London sites are particularly exposed. Large workforce volumes, multiple subcontract layers, agency labour, international workers and rapid turnover create the perfect enforcement profile.
Fines now routinely exceed £60,000 per illegal worker. Directors can face disqualification, sponsor licences can be revoked and projects can be shut down mid-delivery.
Under the Building Safety Act regime, workforce competence and organisational control are already under regulatory scrutiny. Immigration compliance is now joining that framework of accountability.
What site teams must now do
From 2026, EU workforce compliance should be treated as a live operational system, not a one-off HR check.
- Site access should be conditional on a verified digital right-to-work record.
- Passport updates must trigger UKVI account updates.
- Pre-settled workers should be tracked and supported into settled status.
- Long-running workers should have repeat digital checks.
- Labour suppliers must be contractually bound to maintain live compliance records.

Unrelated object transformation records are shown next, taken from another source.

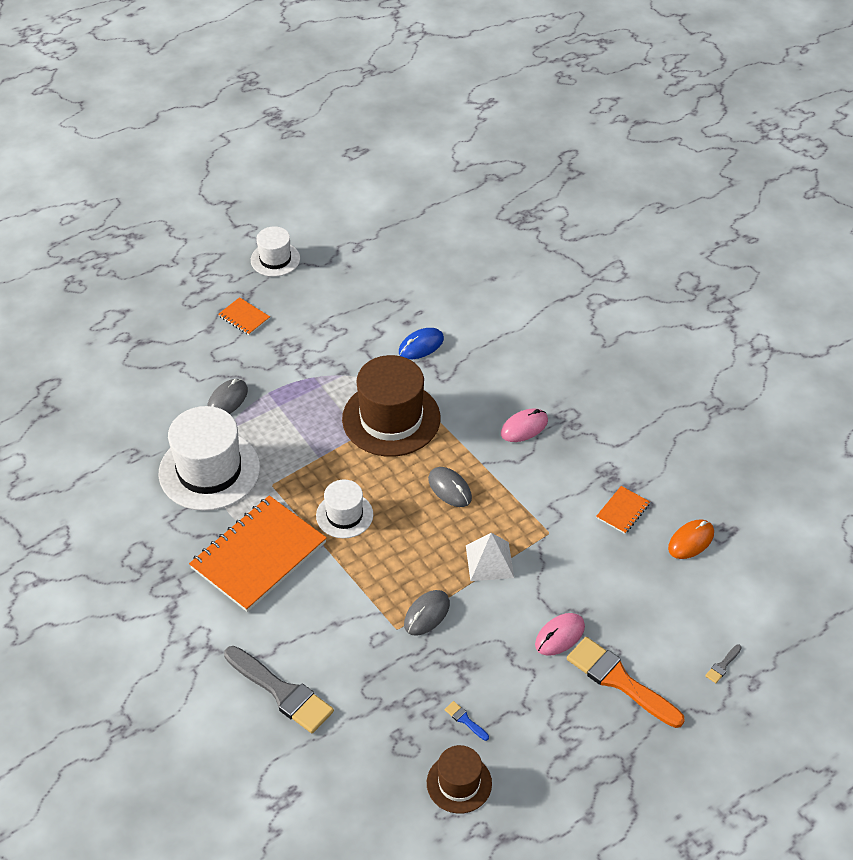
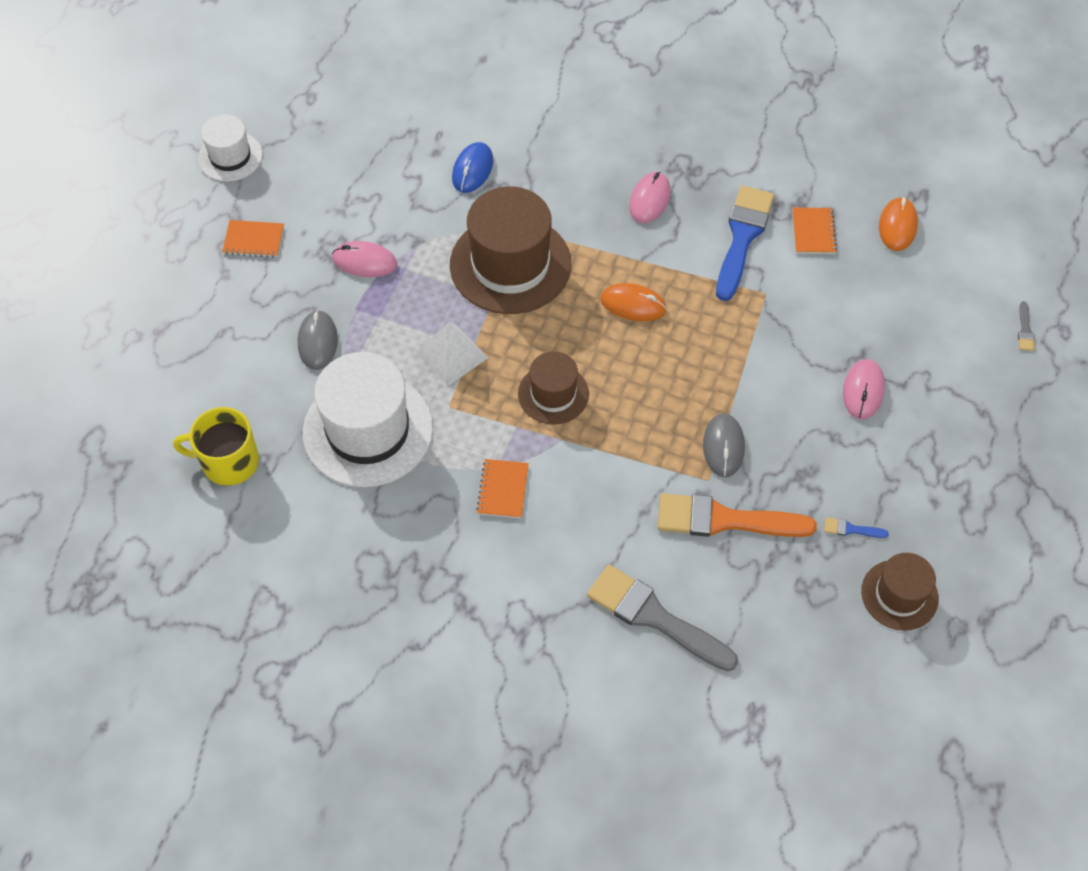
camera: 35 degrees left, 10 degrees up
orange notebook [189,495,327,612] -> orange notebook [476,459,529,518], size x0.43
grey brush [224,646,334,733] -> grey brush turned 150 degrees counterclockwise [587,565,738,671]
white hat [316,479,373,538] -> brown hat [518,351,589,425]
grey mouse [428,467,472,507] -> orange mouse [600,283,667,321]
white pyramid [466,533,514,581] -> white pyramid moved to [416,322,489,386]
orange brush [567,637,685,728] -> orange brush moved to [658,493,817,537]
none -> yellow mug [173,407,259,486]
none -> pink mouse [332,241,397,277]
none -> blue brush [716,186,774,301]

On Higher-Risk Building projects, where dutyholder accountability is personal and regulatory oversight is permanent, workforce legality is now part of the Golden Thread.
If the workforce is not lawful, the building is not lawful.
London delivery reality
London is built by an international workforce. EU engineers, trades, supervisors and specialists remain essential to the capital’s delivery capacity. The EU Settlement Scheme is not a political issue for construction, it is an operational dependency. From 2026, immigration compliance becomes part of site control in the same way that RAMS, permits, inductions and safety briefings already are.
Those who treat it as admin will lose labour, those who ignore it will face enforcement and those who integrate it into site systems will stay operational.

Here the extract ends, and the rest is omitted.